# light green hair algae w/gw



## inkslinger (Jan 1, 2005)

my ph is at 6.8 my gh is at 4 , my co2 is on a controller . i just install 6 t5 ho lights with 3 ballasts set for 11hr on my 110g tank , i live in aprtment where my thank is against the wall faces my patio door on the other end of the room witch faces the sunset at about 5pm -7pm , i doo try to bring down the shade about that time to keep the sun from hitting the tank, should i cut back on my lights to 10hr how about running my lights 216wpg for 10hr and have my other 108w turn on for a couple of hours [324wpg]in the middle of my 10hr for my midday lighting , does any one run there lights like this, for my alage i bought a uv light that i need to install soon to kill my gw


----------



## Laith (Sep 4, 2004)

inkslinger said:


> ...should i cut back on my lights to 10hr how about running my lights 216wpg for 10hr and have my other 108w turn on for a couple of hours [324wpg]in the middle of my 10hr for my midday lighting ...


This is a very good idea. I do this on all my planted tanks.

Are you adding any nutrients for the plants? If so, what are you adding and how much? And what is your KH?


----------



## inkslinger (Jan 1, 2005)

i haven't add any fert's but my KH is at 4


----------



## Laith (Sep 4, 2004)

Your CO2 is most probably too low.

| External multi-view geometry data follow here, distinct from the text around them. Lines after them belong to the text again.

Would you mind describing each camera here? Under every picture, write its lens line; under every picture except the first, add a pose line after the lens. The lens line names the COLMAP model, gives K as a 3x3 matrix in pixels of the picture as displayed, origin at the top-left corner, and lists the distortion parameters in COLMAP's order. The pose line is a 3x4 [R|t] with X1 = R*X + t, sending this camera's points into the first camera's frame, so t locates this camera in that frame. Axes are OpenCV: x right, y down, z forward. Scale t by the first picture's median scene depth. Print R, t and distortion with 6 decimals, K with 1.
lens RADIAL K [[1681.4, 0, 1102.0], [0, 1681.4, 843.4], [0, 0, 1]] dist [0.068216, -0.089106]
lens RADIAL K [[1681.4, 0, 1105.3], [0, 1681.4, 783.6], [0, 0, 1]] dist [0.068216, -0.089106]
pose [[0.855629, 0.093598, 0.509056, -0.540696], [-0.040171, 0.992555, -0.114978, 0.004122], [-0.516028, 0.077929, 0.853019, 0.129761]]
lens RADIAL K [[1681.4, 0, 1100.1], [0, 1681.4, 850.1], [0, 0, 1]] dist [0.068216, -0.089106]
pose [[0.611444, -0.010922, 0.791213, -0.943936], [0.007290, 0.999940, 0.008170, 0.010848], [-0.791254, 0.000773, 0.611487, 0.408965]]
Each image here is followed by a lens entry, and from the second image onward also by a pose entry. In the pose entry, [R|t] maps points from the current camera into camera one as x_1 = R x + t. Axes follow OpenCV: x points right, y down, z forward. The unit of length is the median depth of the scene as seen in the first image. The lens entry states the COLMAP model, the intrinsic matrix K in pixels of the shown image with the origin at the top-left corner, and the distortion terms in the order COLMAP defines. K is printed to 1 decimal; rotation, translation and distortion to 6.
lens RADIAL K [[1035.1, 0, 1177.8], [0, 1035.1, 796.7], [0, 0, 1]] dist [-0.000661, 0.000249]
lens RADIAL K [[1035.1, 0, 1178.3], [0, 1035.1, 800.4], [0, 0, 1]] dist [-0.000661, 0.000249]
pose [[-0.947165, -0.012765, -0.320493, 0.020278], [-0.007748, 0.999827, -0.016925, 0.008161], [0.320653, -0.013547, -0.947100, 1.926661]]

Raise it by lowering your controller setting to a pH of 6.6 or 6.5.

And with that much light and CO2, your plants will start starving soon if you do not fertilize...


----------



## inkslinger (Jan 1, 2005)

thanks, should i still cut back on the lights for 10hr , and add the midday brust for 4 hr in the middle


----------



## Laith (Sep 4, 2004)

I've had good results with the noon burst as a lighting scheme.

So yes, give it a try.


----------



## inkslinger (Jan 1, 2005)

will i finish my black out , water change and a couple of days i will clean my filter , i drop my lights down to 4 t5 ho's 2 in the front and 2 in the back for 10hr and th 2 middle will come on for 4hr in the middle of the 10hr time , hopefully this will cut back my hair alage and gw i also bump up my co2 to drop my ph down to 6.6-6.7 and kh up to 4' , got to get more plants in there had to get rid of my lilaeopsis it had a lot of hair algae like to replace with some glosso and some more stim plants, will i just got my quarzt sleeve for my uv light that i order so i will be hooking that up this weeken


----------